▸ **Material for this task**:
..............................
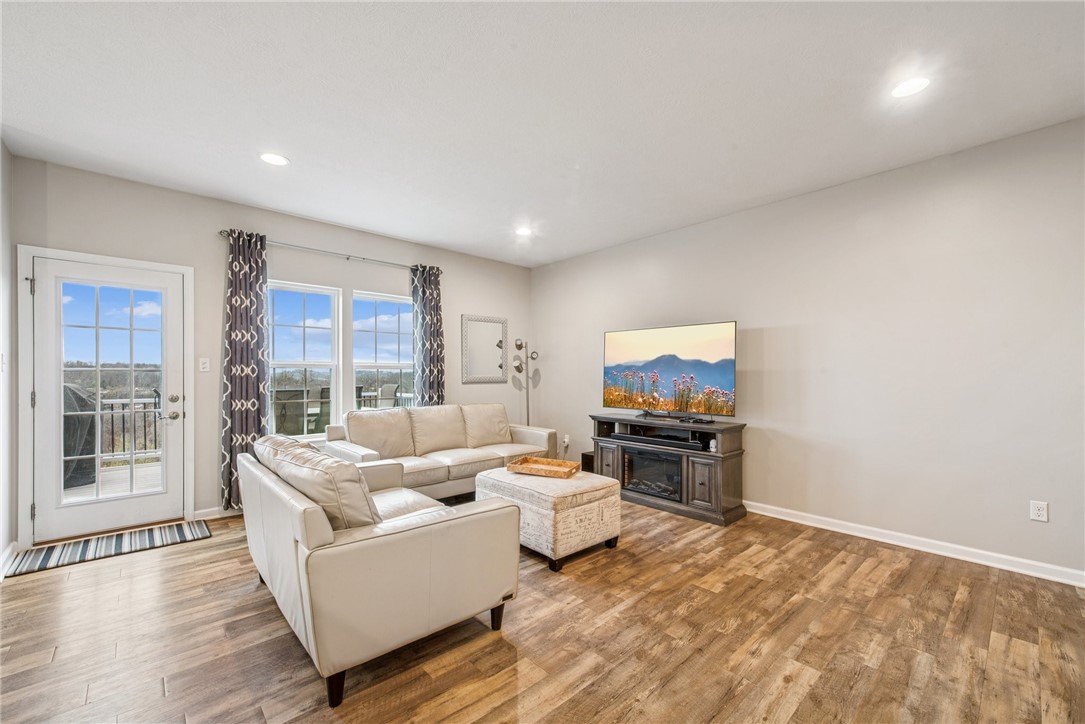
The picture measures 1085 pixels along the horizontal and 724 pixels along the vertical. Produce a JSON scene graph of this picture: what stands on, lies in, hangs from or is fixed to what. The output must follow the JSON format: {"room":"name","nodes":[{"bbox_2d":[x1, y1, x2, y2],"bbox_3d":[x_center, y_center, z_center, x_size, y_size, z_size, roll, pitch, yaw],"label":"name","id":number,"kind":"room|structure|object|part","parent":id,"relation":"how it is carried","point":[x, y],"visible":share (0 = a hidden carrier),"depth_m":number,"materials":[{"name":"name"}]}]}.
{"room":"living room","nodes":[
{"label":"living room","id":0,"kind":"room"},
{"bbox_2d":[0,138,14,580],"bbox_3d":[-1.955,-0.088,1.153,0.161,2.759,5.261,0,-1,-43],"label":"left wall","id":1,"kind":"structure","parent":0,"point":[1,547],"depth_m":2.93,"materials":[{"name":"white paint"}]},
{"bbox_2d":[0,541,17,580],"bbox_3d":[-2.633,1.225,1.989,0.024,0.101,2.762,0,-1,-43],"label":"baseboard","id":2,"kind":"structure","parent":1,"relation":"attached to","point":[1,577],"depth_m":2.84,"materials":[{"name":"white paint"}]},
{"bbox_2d":[8,156,530,541],"bbox_3d":[-1.925,-0.048,4.804,5.039,2.738,0.163,0,-1,-43],"label":"back wall","id":3,"kind":"structure","parent":0,"point":[274,226],"depth_m":3.95,"materials":[{"name":"grey paint"}]},
{"bbox_2d":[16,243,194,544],"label":"door frame","id":4,"kind":"structure","parent":3,"relation":"attached to","point":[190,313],"depth_m":3.25,"materials":[{"name":"white paint"}]},
{"bbox_2d":[29,253,186,543],"bbox_3d":[-3.332,0.279,3.516,0.878,2.018,0.126,0,-1,-43],"label":"glass door","id":5,"kind":"structure","parent":3,"relation":"in","point":[45,393],"depth_m":3.49,"materials":[{"name":"white glass"}]},
{"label":"hinge","id":6,"kind":"part","parent":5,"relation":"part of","materials":[{"name":"silver metal"}]},
{"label":"glass panel","id":7,"kind":"part","parent":5,"relation":"part of","materials":[{"name":"glass"}]},
{"bbox_3d":[-3.012,0.371,3.740,0.124,0.195,0.173,0,-1,-43],"label":"door hardware","id":8,"kind":"part","parent":5,"relation":"part of","materials":[{"name":"metal"}]},
{"bbox_2d":[198,357,209,371],"bbox_3d":[-2.931,0.011,3.918,0.072,0.119,0.016,0,-1,-43],"label":"light switch","id":9,"kind":"object","parent":3,"relation":"attached to","point":[204,366],"visible":0.97,"depth_m":3.92,"materials":[{"name":"white plastic"}]},
{"bbox_2d":[193,505,241,519],"bbox_3d":[-1.731,1.273,4.850,3.400,0.089,0.016,0,-1,-43],"label":"baseboard","id":10,"kind":"structure","parent":3,"relation":"attached to","point":[215,516],"depth_m":3.84,"materials":[{"name":"white paint"}]},
{"bbox_2d":[266,280,342,439],"bbox_3d":[-2.372,0.002,4.440,0.734,1.582,0.125,0,-1,-43],"label":"window","id":11,"kind":"structure","parent":3,"relation":"in","point":[321,364],"depth_m":4.48,"materials":[{"name":"white glass"}]},
{"bbox_2d":[219,230,440,272],"bbox_3d":[-2.002,-1.094,4.569,2.093,0.067,0.132,0,-1,-43],"label":"curtain rod","id":12,"kind":"object","parent":3,"relation":"attached to","point":[364,258],"visible":0.78,"depth_m":4.37,"materials":[{"name":"silver metal"}]},
{"bbox_2d":[220,229,269,511],"bbox_3d":[-2.568,0.076,3.912,0.400,2.418,0.131,0,-1,-43],"label":"curtain","id":13,"kind":"object","parent":12,"relation":"hanging from","point":[247,372],"visible":0.86,"depth_m":3.90,"materials":[{"name":"fabric"}]},
{"bbox_2d":[410,264,444,407],"bbox_3d":[-1.289,0.108,5.126,0.436,2.406,0.129,0,-1,-43],"label":"curtain","id":14,"kind":"object","parent":12,"relation":"hanging from","point":[429,300],"visible":0.74,"depth_m":5.12,"materials":[{"name":"fabric"}]},
{"bbox_2d":[350,290,412,413],"bbox_3d":[-1.744,0.011,4.998,0.786,1.541,0.123,0,-1,-43],"label":"window","id":15,"kind":"structure","parent":3,"relation":"in","point":[402,336],"depth_m":5.01,"materials":[{"name":"glass"}]},
{"bbox_2d":[461,313,507,383],"bbox_3d":[-0.726,-0.184,5.761,0.686,0.839,0.031,0,-1,-43],"label":"mirror","id":16,"kind":"object","parent":3,"relation":"attached to","point":[478,328],"visible":1,"depth_m":5.75,"materials":[{"name":"white mirror"}]},
{"bbox_2d":[0,496,1084,723],"bbox_3d":[-0.002,1.332,2.131,5.593,0.101,6.598,0,-1,-43],"label":"floor","id":17,"kind":"structure","parent":0,"point":[39,581],"depth_m":2.08,"materials":[{"name":"brown wood"}]},
{"bbox_2d":[5,520,210,577],"bbox_3d":[-3.040,1.295,3.259,1.021,0.011,0.546,0,-1,-43],"label":"striped rug","id":18,"kind":"object","parent":17,"relation":"on","point":[45,556],"visible":0.98,"depth_m":3.18,"materials":[{"name":"carpet"}]},
{"bbox_2d":[236,435,521,709],"bbox_3d":[-1.022,0.856,2.519,0.956,0.856,1.764,0,-1,-43],"label":"loveseat","id":19,"kind":"object","parent":17,"relation":"on","point":[294,554],"visible":0.98,"depth_m":1.89,"materials":[{"name":"leather"}]},
{"bbox_2d":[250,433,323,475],"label":"cushion","id":20,"kind":"object","parent":19,"relation":"on","point":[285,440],"visible":0.23,"depth_m":2.60,"materials":[{"name":"leather"}]},
{"bbox_2d":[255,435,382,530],"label":"sofa cushion","id":21,"kind":"object","parent":19,"relation":"on","point":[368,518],"visible":0.67,"depth_m":1.97,"materials":[{"name":"beige leather"}]},
{"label":"sofa leg","id":22,"kind":"part","parent":19,"relation":"part of","materials":[{"name":"black wood"}]},
{"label":"sofa leg","id":23,"kind":"part","parent":19,"relation":"part of","materials":[{"name":"black wood"}]},
{"bbox_2d":[323,402,556,499],"bbox_3d":[-0.947,0.866,4.517,2.181,0.882,0.976,0,-1,-43],"label":"sofa","id":24,"kind":"object","parent":17,"relation":"on","point":[544,433],"visible":0.68,"depth_m":4.29,"materials":[{"name":"beige leather"}]},
{"bbox_2d":[512,337,538,425],"bbox_3d":[-0.223,0.513,5.899,0.335,1.707,0.324,0,-1,-43],"label":"floor lamp","id":25,"kind":"object","parent":17,"relation":"on","point":[521,347],"visible":0.76,"depth_m":5.90,"materials":[{"name":"silver metal"}]},
{"bbox_2d":[476,466,621,571],"bbox_3d":[0.035,1.065,3.321,0.662,0.466,0.911,0,-1,-43],"label":"ottoman","id":26,"kind":"object","parent":17,"relation":"on","point":[487,478],"visible":0.83,"depth_m":2.99,"materials":[{"name":"fabric"}]},
{"bbox_2d":[506,455,579,478],"bbox_3d":[0.003,0.808,3.526,0.488,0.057,0.324,0,0,24],"label":"wooden tray","id":27,"kind":"object","parent":26,"relation":"on","point":[527,459],"visible":0.99,"depth_m":3.54,"materials":[{"name":"brown wood"}]},
{"bbox_2d":[581,451,594,472],"bbox_3d":[0.595,1.160,5.117,0.238,0.279,0.193,0,-1,-43],"label":"speaker","id":28,"kind":"object","parent":17,"relation":"on","point":[587,456],"visible":0.31,"depth_m":5.05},
{"bbox_2d":[590,412,747,526],"bbox_3d":[1.129,0.928,4.320,0.504,0.778,1.500,0,-1,-43],"label":"tv stand","id":29,"kind":"object","parent":17,"relation":"on","point":[701,459],"visible":0.71,"depth_m":3.94,"materials":[{"name":"brown wood"}]},
{"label":"cabinet door","id":30,"kind":"part","parent":29,"relation":"part of","materials":[{"name":"brown wood"}]},
{"bbox_2d":[620,446,683,500],"bbox_3d":[1.147,1.016,4.302,0.433,0.371,0.674,0,-1,-43],"label":"electric fireplace","id":31,"kind":"object","parent":29,"relation":"in","point":[650,488],"visible":0.7,"depth_m":4.19,"materials":[{"name":"black glass"}]},
{"bbox_2d":[610,430,704,451],"bbox_3d":[1.063,0.714,4.240,0.121,0.066,0.899,0,-1,-43],"label":"soundbar","id":32,"kind":"object","parent":29,"relation":"in","point":[629,437],"visible":0.95,"depth_m":4.16,"materials":[{"name":"black plastic"}]},
{"bbox_2d":[601,321,737,419],"bbox_3d":[1.183,0.092,4.394,0.280,0.887,1.351,0,-1,-43],"label":"television","id":33,"kind":"object","parent":29,"relation":"on","point":[650,351],"visible":0.99,"depth_m":4.33,"materials":[{"name":"black"}]},
{"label":"cabinet door","id":34,"kind":"part","parent":29,"relation":"part of","materials":[{"name":"brown wood"}]},
{"bbox_2d":[0,0,1084,267],"bbox_3d":[0.026,-1.490,2.323,5.351,0.113,6.427,0,-1,-43],"label":"ceiling","id":35,"kind":"structure","parent":0,"point":[429,237],"depth_m":2.46,"materials":[{"name":"white paint"}]},
{"bbox_2d":[259,152,288,165],"bbox_3d":[-1.877,-1.428,3.162,0.191,0.008,0.192,0,-1,-43],"label":"recessed light","id":36,"kind":"object","parent":35,"relation":"in","point":[274,159],"visible":0.99,"depth_m":3.15,"materials":[{"name":"white"}]},
{"bbox_2d":[514,226,532,236],"bbox_3d":[-0.196,-1.378,4.741,0.191,0.013,0.193,0,-1,-43],"label":"recessed light","id":37,"kind":"object","parent":35,"relation":"in","point":[523,231],"visible":0.99,"depth_m":4.73,"materials":[{"name":"white"}]},
{"bbox_2d":[890,76,929,98],"bbox_3d":[1.916,-1.437,2.353,0.189,0.007,0.190,0,-1,-43],"label":"recessed light","id":38,"kind":"object","parent":35,"relation":"in","point":[905,87],"visible":0.99,"depth_m":2.35,"materials":[{"name":"white"}]},
{"bbox_2d":[533,116,1084,581],"bbox_3d":[1.983,-0.049,3.990,0.158,2.716,6.309,0,-1,-43],"label":"right wall","id":39,"kind":"structure","parent":0,"point":[553,349],"depth_m":3.26,"materials":[{"name":"paint"}]},
{"bbox_2d":[562,434,569,446],"bbox_3d":[0.295,0.965,5.639,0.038,0.127,0.077,0,-1,-43],"label":"wall socket","id":40,"kind":"object","parent":39,"relation":"attached to","point":[565,440],"visible":0.94,"depth_m":5.63,"materials":[{"name":"white plastic"}]},
{"bbox_2d":[742,500,1084,587],"bbox_3d":[2.023,1.255,3.783,0.017,0.093,5.090,0,-1,-43],"label":"baseboard","id":41,"kind":"structure","parent":39,"relation":"attached to","point":[1011,568],"depth_m":3.09,"materials":[{"name":"white paint"}]},
{"bbox_2d":[1029,500,1048,522],"bbox_3d":[3.019,0.899,2.749,0.009,0.118,0.073,0,-1,-43],"label":"wall socket","id":42,"kind":"object","parent":39,"relation":"attached to","point":[1037,511],"visible":0.99,"depth_m":2.75,"materials":[{"name":"white plastic"}]},
{"label":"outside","id":43,"kind":"structure","parent":0,"visible":0},
{"label":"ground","id":44,"kind":"structure","parent":43,"visible":0},
{"bbox_2d":[63,383,95,488],"bbox_3d":[-5.260,0.768,4.869,0.763,1.133,0.722,0,-1,-43],"label":"covered grill","id":45,"kind":"object","parent":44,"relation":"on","point":[90,425],"visible":0.45,"depth_m":4.80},
{"bbox_2d":[68,459,164,502],"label":"deck","id":46,"kind":"structure","parent":44,"relation":"on","point":[158,471],"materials":[{"name":"wood"}]},
{"bbox_2d":[96,395,162,462],"bbox_3d":[-5.783,0.847,5.939,3.292,0.973,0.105,0,-1,-43],"label":"deck railing","id":47,"kind":"object","parent":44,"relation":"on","point":[156,435],"visible":0.36,"depth_m":6.12,"materials":[{"name":"metal"}]},
{"bbox_2d":[273,386,330,435],"bbox_3d":[-3.138,0.817,5.718,0.545,1.010,0.572,0,0,-6],"label":"patio chair","id":48,"kind":"object","parent":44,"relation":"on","point":[300,391],"visible":0.63,"depth_m":5.56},
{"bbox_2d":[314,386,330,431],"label":"patio chair","id":49,"kind":"object","parent":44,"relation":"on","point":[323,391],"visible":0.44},
{"bbox_2d":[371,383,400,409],"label":"patio chair","id":50,"kind":"object","parent":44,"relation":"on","point":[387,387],"visible":0.44,"depth_m":7.12,"materials":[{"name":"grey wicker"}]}
]}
..............................
Scan the entries for lines holding the string "grey", then copy every one of them.

▸ **Exercise output**:
{"bbox_2d":[8,156,530,541],"bbox_3d":[-1.925,-0.048,4.804,5.039,2.738,0.163,0,-1,-43],"label":"back wall","id":3,"kind":"structure","parent":0,"point":[274,226],"depth_m":3.95,"materials":[{"name":"grey paint"}]},
{"bbox_2d":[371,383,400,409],"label":"patio chair","id":50,"kind":"object","parent":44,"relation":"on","point":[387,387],"visible":0.44,"depth_m":7.12,"materials":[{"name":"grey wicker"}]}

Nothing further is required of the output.